I hate to suggest that there may be more behind the more or less total dumping odf Linux in the Eee PC Netbooks by ASUS than meets the eye but I am beginning to worry and wonder.

We sure know that the folks at Redmond would and indeed will do anything to ensure that Microsoft and Windows is the primary operating system in the world for personal computing and that Microsoft retains the monopoly here with the aim being to have only one viable operating system really.

The latest Eee PC, of which we have spoken before, the Seashell, though still a small enough size for a Netbook though, in my opinion, being the absolute maximum in size with a ten inch screen. However, this Eee PC comes with Windows XP and no Linux versions are available. This makes that Eee PC no longer viable and of interest for me as a user.

Yes, it is indeed possible for anyone to install any Linux distribution onto it, by means of an external CD/DVD drive (you'd have to have your own, as the Seashell, in the same as other Eee PCs, has no optical drives) but that is not what I would be looking for.

*EXTRACTED MATERIAL*:
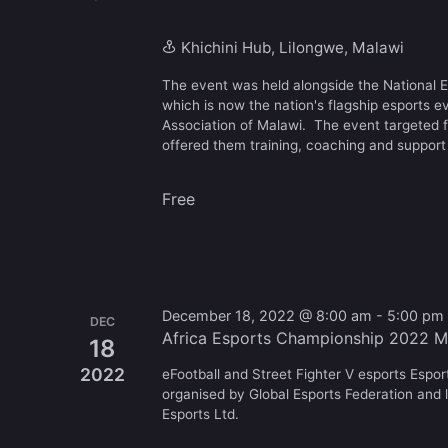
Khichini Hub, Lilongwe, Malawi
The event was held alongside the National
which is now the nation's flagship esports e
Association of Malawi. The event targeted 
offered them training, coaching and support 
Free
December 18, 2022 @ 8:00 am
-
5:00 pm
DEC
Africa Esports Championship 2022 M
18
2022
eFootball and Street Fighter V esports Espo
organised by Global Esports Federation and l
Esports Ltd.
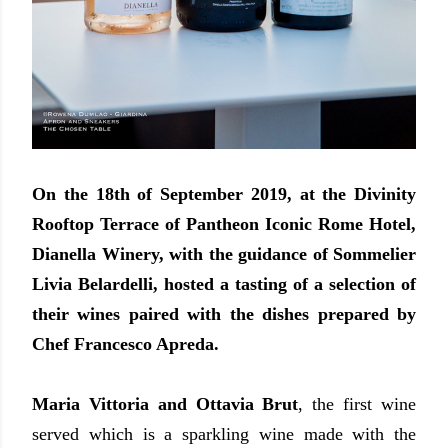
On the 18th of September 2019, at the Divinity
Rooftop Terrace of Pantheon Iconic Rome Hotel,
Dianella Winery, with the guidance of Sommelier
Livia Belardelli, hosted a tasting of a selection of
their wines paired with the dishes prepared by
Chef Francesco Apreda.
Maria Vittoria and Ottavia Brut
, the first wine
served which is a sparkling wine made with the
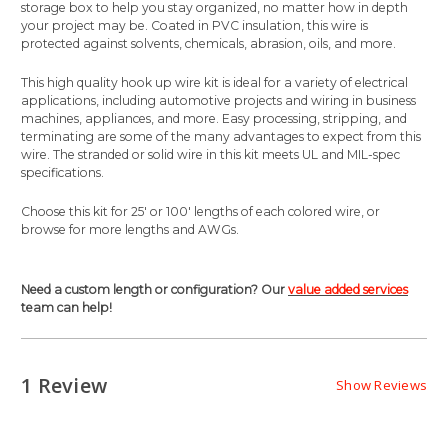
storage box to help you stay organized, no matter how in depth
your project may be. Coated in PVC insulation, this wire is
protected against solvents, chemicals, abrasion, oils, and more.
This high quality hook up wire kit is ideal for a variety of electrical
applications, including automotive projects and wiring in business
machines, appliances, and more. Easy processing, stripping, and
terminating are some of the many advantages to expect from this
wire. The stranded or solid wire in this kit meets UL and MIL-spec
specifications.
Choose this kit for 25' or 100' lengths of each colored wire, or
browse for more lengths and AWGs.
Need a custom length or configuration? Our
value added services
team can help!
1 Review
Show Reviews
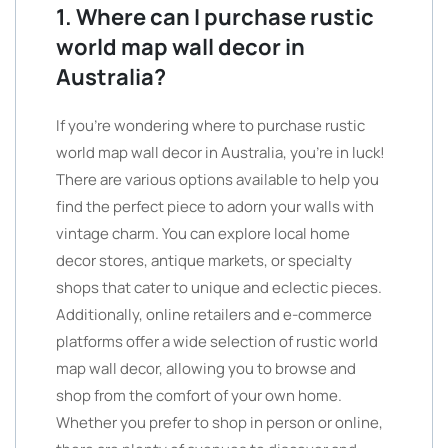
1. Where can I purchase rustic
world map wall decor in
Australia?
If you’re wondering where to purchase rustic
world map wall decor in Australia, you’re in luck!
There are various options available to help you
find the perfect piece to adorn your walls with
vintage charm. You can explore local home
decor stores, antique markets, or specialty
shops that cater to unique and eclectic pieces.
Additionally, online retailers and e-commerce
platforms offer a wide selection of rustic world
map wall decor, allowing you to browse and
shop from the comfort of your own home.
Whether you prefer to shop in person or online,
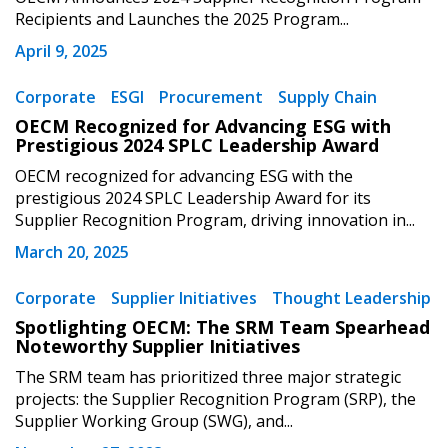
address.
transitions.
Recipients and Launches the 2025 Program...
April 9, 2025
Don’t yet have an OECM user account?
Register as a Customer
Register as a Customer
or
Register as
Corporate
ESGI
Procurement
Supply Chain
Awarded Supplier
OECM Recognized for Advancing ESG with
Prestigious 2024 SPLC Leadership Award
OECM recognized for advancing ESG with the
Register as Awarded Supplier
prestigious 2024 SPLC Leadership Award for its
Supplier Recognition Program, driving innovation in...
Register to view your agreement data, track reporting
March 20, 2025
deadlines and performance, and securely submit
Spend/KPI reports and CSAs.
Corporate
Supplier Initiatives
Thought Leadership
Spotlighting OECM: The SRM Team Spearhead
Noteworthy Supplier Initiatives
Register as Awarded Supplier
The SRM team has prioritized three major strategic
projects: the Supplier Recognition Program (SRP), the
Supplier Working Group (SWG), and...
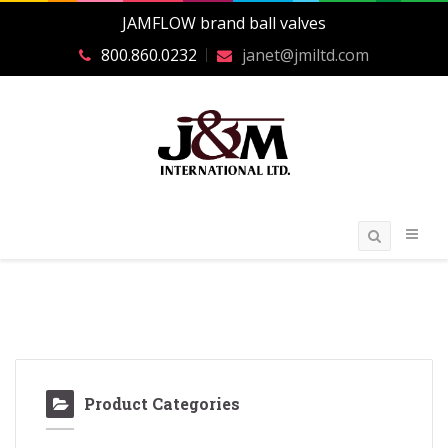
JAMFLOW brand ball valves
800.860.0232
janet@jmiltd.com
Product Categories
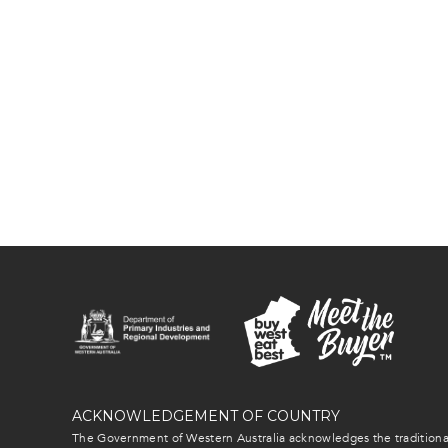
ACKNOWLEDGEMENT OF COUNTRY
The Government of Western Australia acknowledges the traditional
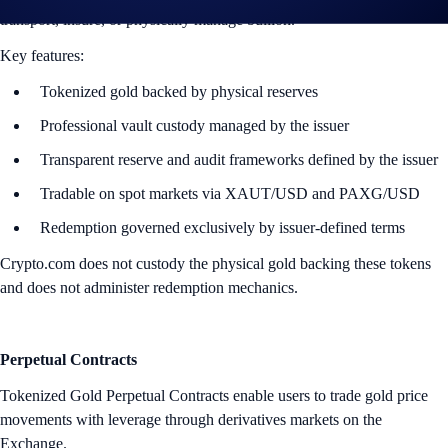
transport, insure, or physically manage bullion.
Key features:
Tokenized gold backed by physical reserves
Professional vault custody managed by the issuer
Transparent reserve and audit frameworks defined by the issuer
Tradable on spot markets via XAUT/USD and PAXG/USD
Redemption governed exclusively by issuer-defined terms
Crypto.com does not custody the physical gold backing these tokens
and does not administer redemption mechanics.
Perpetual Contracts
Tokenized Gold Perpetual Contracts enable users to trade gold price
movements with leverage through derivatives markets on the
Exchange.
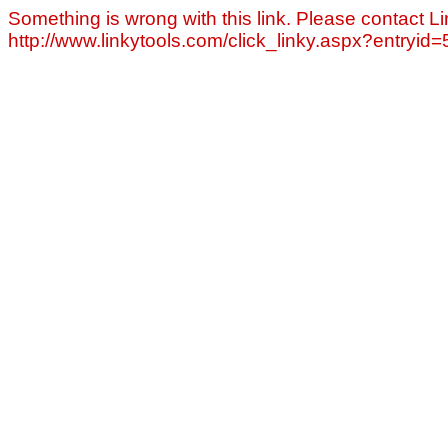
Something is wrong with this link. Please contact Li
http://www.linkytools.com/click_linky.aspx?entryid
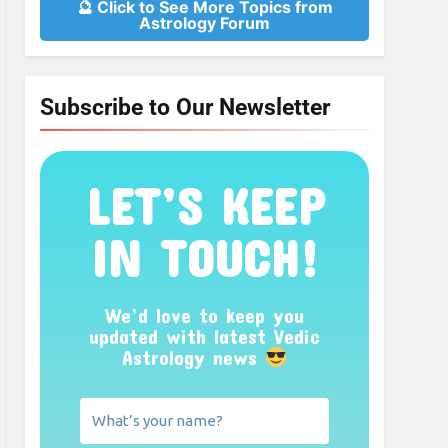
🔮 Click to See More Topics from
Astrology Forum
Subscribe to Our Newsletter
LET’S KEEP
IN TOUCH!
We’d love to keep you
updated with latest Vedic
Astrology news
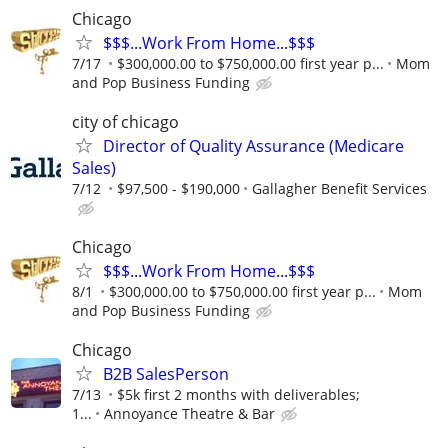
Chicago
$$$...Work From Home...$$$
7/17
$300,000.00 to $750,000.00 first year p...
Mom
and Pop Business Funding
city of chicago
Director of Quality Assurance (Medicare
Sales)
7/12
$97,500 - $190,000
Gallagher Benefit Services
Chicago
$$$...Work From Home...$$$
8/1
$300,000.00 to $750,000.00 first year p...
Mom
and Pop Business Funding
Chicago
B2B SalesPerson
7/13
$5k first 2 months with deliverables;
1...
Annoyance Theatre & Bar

*TASK INSTRUCTIONS*:
a. Based on the Eee PC post, say whether each statement agrees with it, answering yes or no and quoting the words that decide it: (i) The Seashell has a ten-inch screen. (ii) The Seashell can be bought with Linux. (iii) The Seashell has no optical drive.
b. Translate this sentence from the Eee PC post into Spanish: "However, this Eee PC comes with Windows XP and no Linux versions are available."
c. Pick up the Eee PC post where it stops and write the next part.

*LIST OF ANSWERS*:
a.
(i) Yes: "with a ten inch screen"
(ii) No: "no Linux versions are available"
(iii) Yes: "has no optical drives"

b. Sin embargo, este Eee PC viene con Windows XP y no hay versiones con Linux disponibles.

c.
It is indeed as another journalist said at the event: It is a failure of the marketing section to not continue to “push” Linux. The version that is installed on the Eee PC in general, like my Eee PC 900, is a very nice and easy system that is extremely intuitive and easy for any new computer user.

Admittedly, mobile broadband dongles do not work on that Linux version – and only few work on Linux anyway. This is, however, not the problem of the developers; it is the fault of those that provide the mobile broadband services who seem to think that there is only Windows as an operating system for computers and hence do not make the dongles work with Linux. That is where the problem lies and mot with the operating system, regardless of whatever version of Linux.

While ASUS makes great products it is a shame to see them abandoning their own version of Linux that was the hallmark of the Eee PCs and which is that makes the Eee PC such a green machine too. Without Linux, in my opinion, it will lose that point; a point that seems to be lost at the company though.